Copy each line of the entries that includes the word "list".

Segment Start: Data extract

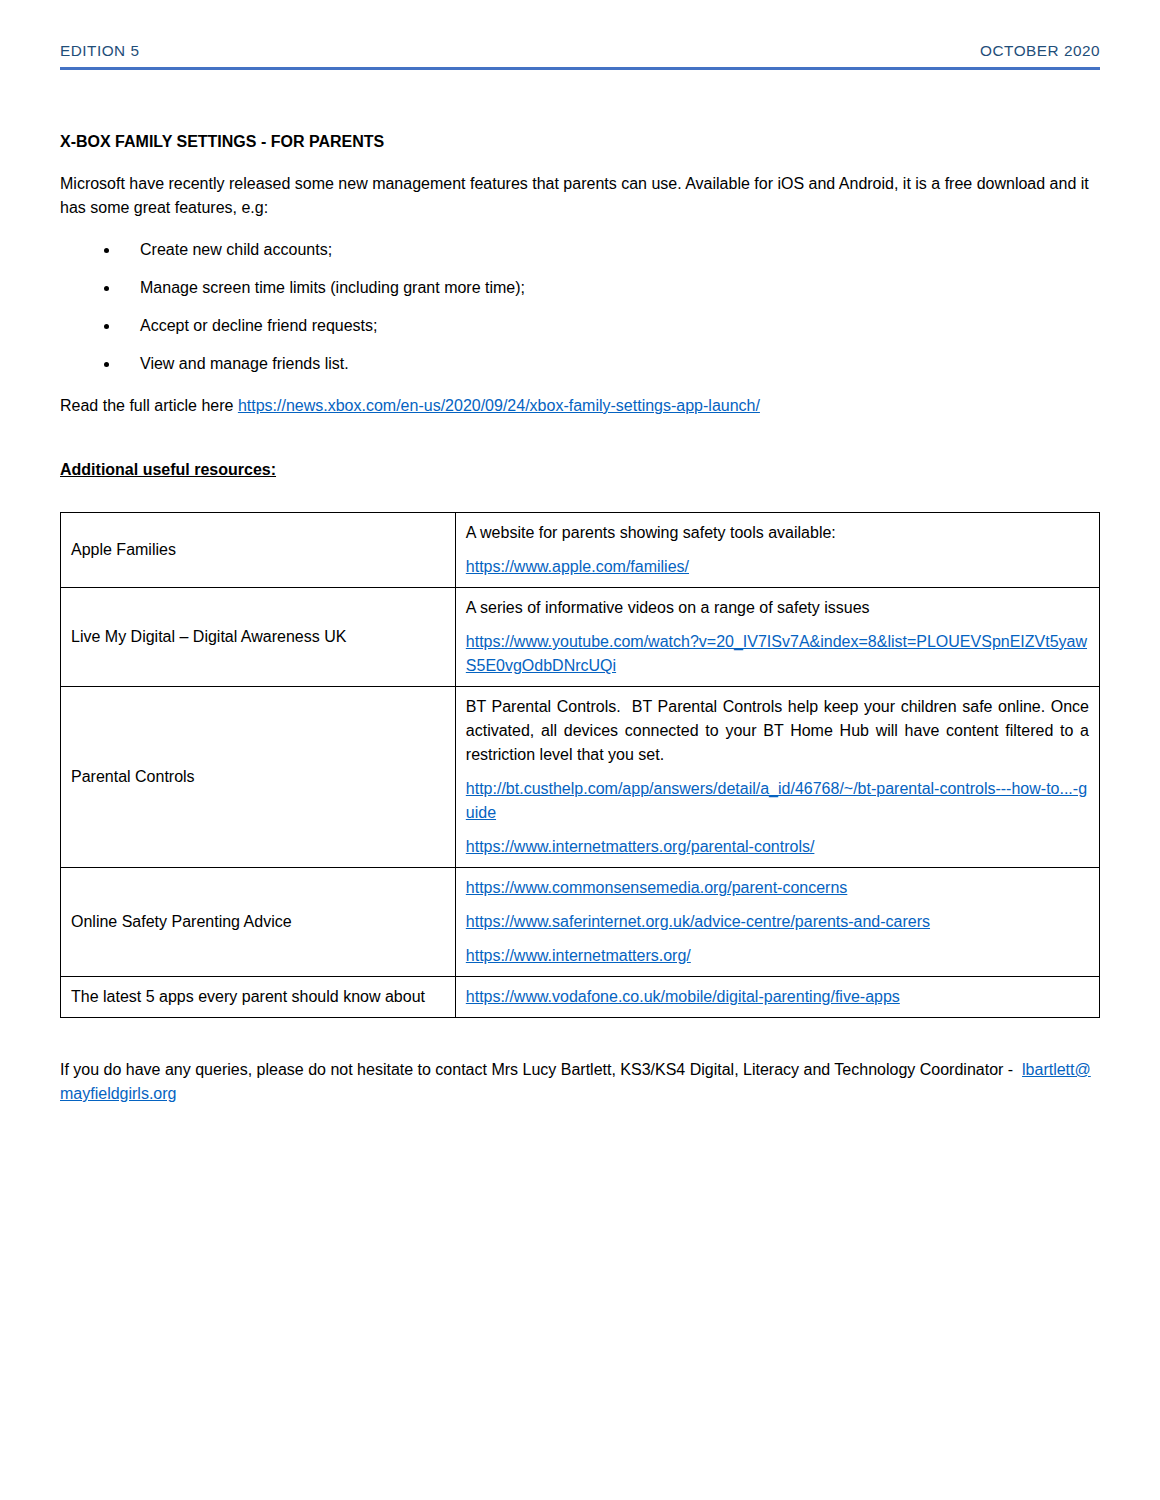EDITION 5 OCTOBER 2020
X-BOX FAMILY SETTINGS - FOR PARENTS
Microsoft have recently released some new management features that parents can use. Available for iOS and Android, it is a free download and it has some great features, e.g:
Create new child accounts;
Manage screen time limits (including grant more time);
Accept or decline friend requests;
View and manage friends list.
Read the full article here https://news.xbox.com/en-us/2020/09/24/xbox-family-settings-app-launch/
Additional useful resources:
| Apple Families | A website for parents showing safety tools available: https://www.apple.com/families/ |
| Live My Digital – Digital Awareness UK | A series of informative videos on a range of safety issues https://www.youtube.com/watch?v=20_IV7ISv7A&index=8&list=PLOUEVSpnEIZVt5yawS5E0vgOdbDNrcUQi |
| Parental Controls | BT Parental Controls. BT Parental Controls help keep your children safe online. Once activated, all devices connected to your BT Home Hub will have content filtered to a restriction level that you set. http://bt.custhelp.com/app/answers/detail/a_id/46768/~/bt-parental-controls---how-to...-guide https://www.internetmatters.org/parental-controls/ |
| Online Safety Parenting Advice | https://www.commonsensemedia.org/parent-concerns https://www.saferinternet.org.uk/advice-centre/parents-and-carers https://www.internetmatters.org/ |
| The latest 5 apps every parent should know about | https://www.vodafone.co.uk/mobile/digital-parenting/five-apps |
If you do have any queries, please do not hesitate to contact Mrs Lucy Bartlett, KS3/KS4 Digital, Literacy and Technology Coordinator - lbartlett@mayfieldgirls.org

Segment End: Data extract
Segment Start: Data extract

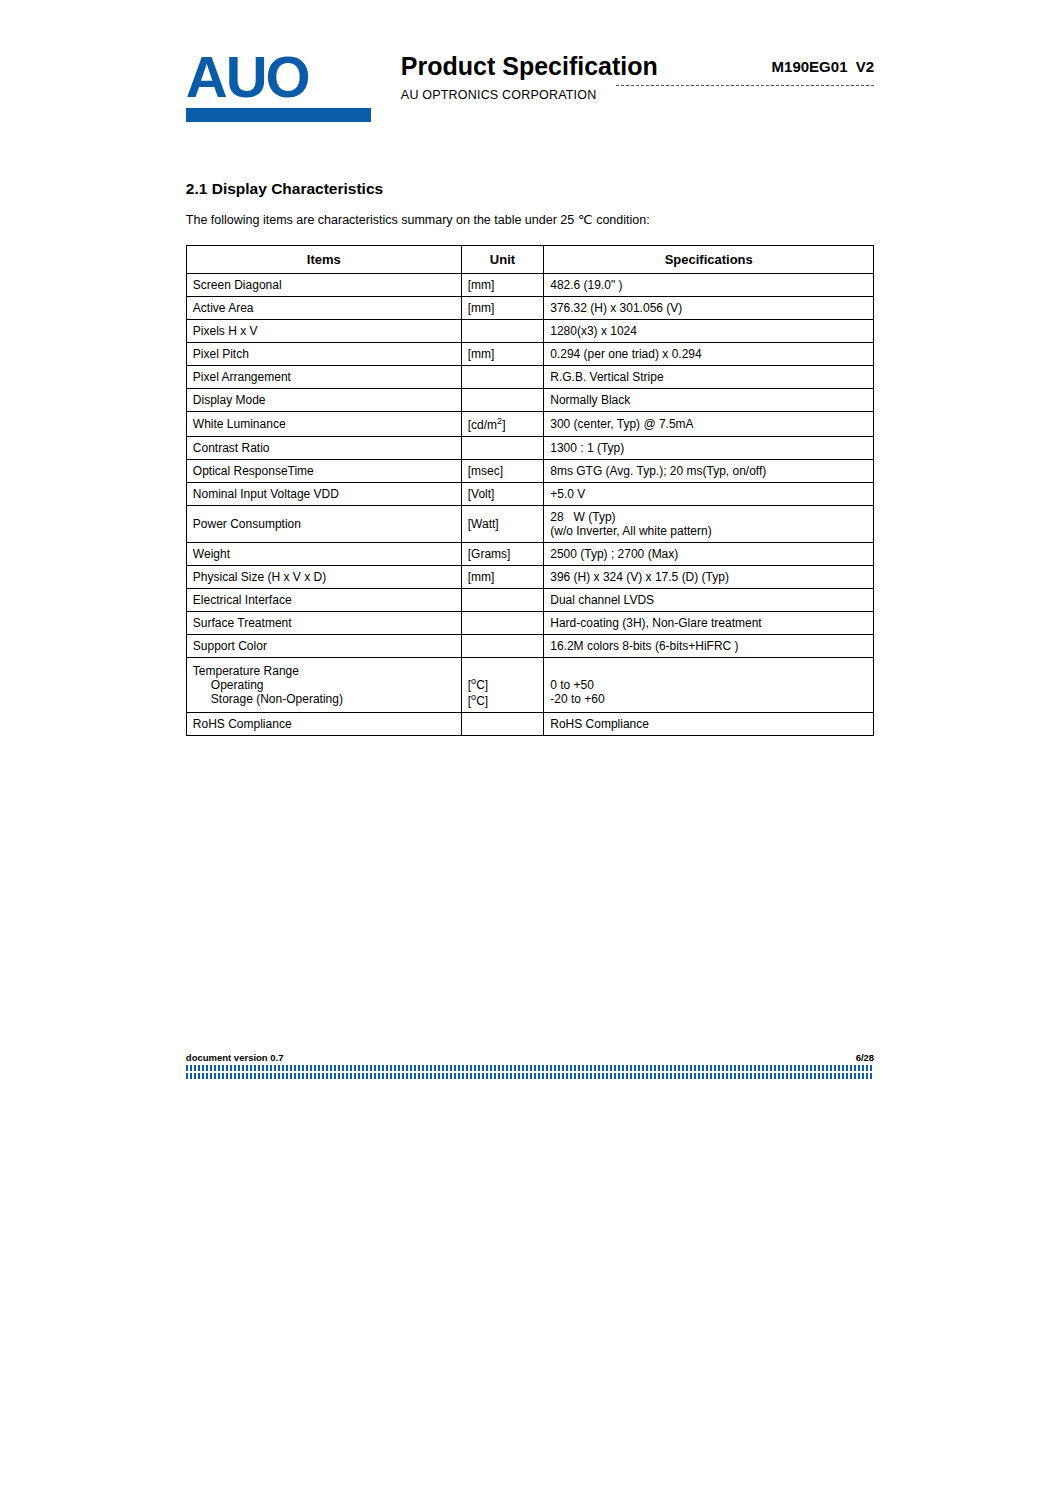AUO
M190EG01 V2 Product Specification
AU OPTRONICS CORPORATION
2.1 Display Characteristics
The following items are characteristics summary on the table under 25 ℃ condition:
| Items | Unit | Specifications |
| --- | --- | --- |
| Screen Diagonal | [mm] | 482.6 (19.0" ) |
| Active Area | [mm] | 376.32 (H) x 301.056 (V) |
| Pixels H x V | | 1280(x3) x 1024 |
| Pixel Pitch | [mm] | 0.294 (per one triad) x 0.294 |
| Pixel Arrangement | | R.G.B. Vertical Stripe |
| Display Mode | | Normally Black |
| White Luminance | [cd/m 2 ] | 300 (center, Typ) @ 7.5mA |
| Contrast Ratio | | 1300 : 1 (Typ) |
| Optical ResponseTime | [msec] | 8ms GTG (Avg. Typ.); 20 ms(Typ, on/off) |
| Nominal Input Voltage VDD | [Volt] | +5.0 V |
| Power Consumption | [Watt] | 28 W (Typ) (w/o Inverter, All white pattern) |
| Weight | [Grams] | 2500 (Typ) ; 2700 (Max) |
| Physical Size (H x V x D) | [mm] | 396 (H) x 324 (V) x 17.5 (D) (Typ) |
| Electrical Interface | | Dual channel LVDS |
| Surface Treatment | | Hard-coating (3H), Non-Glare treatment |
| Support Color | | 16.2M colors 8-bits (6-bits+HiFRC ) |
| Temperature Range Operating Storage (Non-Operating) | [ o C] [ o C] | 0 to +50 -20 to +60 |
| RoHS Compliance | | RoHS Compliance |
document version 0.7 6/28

Segment End: Data extract

• [Solution to the problem]
View and manage friends list.
| Live My Digital – Digital Awareness UK | A series of informative videos on a range of safety issues https://www.youtube.com/watch?v=20_IV7ISv7A&index=8&list=PLOUEVSpnEIZVt5yawS5E0vgOdbDNrcUQi |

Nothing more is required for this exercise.